## Job:
In the entries below, find the lines with the word "pixels" and copy them.

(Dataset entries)
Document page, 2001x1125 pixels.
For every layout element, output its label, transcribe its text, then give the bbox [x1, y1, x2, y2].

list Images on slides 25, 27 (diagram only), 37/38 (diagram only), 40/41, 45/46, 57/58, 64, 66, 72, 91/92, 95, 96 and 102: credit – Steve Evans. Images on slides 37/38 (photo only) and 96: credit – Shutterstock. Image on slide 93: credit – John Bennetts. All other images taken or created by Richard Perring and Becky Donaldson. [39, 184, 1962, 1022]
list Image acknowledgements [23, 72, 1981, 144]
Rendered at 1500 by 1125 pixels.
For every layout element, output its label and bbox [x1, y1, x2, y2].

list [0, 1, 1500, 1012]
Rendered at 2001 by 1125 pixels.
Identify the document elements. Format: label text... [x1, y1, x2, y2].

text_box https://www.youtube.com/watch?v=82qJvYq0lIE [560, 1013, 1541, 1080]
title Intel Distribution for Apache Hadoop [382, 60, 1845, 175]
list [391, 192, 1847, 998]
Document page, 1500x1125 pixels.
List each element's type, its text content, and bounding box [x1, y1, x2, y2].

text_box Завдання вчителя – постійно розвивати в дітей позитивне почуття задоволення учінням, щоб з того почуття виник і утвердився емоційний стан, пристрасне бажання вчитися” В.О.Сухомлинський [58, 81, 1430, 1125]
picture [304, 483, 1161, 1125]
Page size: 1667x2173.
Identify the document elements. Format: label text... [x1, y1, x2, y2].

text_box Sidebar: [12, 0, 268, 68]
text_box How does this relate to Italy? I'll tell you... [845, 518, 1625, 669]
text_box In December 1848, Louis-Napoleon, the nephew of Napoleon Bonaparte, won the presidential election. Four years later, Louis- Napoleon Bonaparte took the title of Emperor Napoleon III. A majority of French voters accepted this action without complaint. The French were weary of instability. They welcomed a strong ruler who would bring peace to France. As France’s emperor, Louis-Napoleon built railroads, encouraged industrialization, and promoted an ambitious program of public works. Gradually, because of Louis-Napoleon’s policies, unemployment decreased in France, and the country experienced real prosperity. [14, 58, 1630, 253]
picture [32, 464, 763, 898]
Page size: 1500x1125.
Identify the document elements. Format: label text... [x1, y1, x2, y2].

## Answer:
Document page, 2001x1125 pixels.
Rendered at 1500 by 1125 pixels.
Rendered at 2001 by 1125 pixels.
Document page, 1500x1125 pixels.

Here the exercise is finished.